<コーヒーにどうして砂糖を入れぬかとまた…


 <コーヒーにどうして砂糖を入れぬかとまた問う母にまた答えおり>。この歌の作者、俵万智さんと同じような経験を持つ人も結構いるのではないか。コーヒーの飲み方の個人的な好みの違い以上に、世代の差を感じさせる歌である。

 <コーヒーカップに角砂糖をひとつだったね>は、岡本おさみ作詞、吉田拓郎作曲「襟裳岬」の一節。角砂糖1個というのは、この歌が作られた1970年代の日本人がコーヒーに入れる量の平均に近いものだったかもしれない。今では角砂糖1個でも多いと思う人は少なくないだろう。角砂糖そのものも、めったに見なくなった。

 今年になって、気流子も時々入る大手コーヒー・チェーン店のスティックに入った砂糖の量が、3分の1ほど減った。

 今どき丸々1本分を使う人は少ないだろうに、もったいないことだと思っていた。店の側も半分近く、あるいはそれ以上使われずに残っているのを見て、頭を悩ませていたに違いない。

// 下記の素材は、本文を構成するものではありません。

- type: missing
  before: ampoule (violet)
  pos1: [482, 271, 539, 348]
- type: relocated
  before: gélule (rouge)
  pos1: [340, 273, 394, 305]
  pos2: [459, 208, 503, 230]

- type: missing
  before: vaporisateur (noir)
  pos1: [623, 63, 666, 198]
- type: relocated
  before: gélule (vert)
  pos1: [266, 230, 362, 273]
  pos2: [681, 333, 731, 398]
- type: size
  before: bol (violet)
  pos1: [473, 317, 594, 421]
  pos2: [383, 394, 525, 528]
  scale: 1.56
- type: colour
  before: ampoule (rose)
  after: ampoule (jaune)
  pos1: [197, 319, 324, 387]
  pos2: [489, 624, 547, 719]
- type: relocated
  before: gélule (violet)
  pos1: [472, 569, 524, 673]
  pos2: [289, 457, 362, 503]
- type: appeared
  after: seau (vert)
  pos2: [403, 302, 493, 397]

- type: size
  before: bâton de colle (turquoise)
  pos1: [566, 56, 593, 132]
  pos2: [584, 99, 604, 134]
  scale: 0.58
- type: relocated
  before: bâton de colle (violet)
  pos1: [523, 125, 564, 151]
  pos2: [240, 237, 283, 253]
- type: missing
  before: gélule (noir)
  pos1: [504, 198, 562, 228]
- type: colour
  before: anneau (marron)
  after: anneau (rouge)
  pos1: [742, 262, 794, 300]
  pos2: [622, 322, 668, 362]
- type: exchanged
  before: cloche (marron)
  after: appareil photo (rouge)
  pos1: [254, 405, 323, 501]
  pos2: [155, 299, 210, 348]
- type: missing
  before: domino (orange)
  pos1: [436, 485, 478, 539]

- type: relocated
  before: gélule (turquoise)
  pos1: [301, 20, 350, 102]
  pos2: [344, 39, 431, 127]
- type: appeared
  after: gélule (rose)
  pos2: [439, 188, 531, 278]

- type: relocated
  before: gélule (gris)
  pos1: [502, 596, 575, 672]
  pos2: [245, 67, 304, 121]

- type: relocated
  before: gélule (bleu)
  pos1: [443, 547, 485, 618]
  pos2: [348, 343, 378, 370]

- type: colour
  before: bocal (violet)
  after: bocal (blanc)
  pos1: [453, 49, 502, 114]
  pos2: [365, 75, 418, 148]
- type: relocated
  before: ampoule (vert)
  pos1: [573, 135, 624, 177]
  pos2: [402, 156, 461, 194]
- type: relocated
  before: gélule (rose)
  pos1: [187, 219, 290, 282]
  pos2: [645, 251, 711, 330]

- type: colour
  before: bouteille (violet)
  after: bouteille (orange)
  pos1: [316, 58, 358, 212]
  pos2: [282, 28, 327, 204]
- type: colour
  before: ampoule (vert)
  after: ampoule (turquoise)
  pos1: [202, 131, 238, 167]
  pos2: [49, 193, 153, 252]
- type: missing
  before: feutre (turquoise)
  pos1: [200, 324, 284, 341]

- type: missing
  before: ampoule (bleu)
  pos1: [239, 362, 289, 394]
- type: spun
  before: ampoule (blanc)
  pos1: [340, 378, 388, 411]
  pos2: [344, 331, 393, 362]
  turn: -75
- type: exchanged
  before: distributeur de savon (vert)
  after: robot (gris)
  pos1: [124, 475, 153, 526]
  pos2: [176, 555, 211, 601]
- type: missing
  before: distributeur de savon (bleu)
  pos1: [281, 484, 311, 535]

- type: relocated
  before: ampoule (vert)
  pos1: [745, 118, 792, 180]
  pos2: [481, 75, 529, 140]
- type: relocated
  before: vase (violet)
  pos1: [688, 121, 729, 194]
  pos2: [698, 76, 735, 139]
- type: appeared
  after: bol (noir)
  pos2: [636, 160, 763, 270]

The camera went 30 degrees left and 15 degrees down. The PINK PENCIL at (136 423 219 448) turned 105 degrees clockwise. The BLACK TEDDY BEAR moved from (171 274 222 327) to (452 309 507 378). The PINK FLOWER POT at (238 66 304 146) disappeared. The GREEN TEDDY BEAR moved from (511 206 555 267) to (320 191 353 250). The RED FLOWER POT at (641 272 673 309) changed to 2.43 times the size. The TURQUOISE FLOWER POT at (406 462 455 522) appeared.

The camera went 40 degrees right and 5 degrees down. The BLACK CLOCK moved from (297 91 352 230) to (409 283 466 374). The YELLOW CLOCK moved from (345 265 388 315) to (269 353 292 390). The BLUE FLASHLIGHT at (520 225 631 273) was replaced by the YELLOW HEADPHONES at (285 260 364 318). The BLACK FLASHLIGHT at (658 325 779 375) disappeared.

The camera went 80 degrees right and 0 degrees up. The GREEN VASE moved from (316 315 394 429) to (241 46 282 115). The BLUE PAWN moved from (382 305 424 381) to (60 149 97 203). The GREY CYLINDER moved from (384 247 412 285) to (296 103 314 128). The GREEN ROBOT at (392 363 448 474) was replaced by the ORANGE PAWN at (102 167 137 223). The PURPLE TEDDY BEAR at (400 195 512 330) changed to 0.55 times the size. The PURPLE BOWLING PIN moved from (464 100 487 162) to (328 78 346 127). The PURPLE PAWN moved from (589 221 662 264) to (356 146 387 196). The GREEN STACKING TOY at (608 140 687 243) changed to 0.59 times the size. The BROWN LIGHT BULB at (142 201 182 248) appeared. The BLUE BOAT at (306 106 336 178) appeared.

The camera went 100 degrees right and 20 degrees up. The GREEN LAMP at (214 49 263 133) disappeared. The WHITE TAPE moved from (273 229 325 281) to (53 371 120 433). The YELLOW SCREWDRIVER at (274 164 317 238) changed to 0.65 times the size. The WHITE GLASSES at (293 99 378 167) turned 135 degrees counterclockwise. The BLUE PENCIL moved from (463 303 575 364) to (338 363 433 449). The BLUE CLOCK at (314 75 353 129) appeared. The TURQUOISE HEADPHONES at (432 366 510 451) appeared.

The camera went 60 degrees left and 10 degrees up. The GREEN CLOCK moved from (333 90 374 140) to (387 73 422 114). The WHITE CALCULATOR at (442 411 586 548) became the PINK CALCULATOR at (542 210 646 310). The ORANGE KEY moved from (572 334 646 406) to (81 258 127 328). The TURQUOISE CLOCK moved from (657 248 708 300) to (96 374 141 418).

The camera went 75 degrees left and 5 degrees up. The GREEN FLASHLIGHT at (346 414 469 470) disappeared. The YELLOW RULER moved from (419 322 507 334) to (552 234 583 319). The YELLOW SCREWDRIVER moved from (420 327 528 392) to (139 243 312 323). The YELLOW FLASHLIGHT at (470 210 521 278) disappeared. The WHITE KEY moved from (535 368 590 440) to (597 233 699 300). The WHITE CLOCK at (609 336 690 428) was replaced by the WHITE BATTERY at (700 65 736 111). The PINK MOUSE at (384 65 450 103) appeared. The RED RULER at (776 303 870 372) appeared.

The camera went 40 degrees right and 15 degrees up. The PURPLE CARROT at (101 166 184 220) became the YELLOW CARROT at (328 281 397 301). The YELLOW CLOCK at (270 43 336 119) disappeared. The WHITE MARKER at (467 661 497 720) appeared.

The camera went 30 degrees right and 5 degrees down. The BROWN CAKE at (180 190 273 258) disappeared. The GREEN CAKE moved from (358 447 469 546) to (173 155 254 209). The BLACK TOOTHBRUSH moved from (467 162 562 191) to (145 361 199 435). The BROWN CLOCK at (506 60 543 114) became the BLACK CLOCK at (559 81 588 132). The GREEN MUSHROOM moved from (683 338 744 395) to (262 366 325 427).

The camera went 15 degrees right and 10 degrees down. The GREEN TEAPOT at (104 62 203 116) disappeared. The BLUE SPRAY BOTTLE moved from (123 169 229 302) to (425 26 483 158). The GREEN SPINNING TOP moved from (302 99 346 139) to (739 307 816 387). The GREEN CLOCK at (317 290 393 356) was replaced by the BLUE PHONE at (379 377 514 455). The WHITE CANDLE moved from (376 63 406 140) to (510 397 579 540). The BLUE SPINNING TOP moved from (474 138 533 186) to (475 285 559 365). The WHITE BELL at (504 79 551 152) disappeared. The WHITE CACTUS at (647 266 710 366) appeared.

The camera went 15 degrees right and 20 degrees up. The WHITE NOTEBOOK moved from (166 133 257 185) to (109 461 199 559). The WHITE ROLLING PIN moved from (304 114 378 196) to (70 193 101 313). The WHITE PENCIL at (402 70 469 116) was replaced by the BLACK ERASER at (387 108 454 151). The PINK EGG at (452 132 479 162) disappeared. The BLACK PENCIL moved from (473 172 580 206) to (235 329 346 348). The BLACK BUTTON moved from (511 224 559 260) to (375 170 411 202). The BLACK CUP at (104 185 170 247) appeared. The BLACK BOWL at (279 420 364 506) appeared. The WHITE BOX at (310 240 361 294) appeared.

 コーヒーに入れる砂糖の量が減ったのは、当然ながら糖分の取り過ぎは健康に良くないと言われるようになったのと密接に関係している。その傾向は、生活習慣病への対策を叫ぶ声の高まりと見事に一致している。

 砂糖を少なくすることで、コーヒーの味への感覚も磨かれた。そういう点で、砂糖を控えたことで日本人が得たものは小さくないと言える。味覚の秋を迎え、味覚と健康は深く結び付いていることに改めて気付いた次第。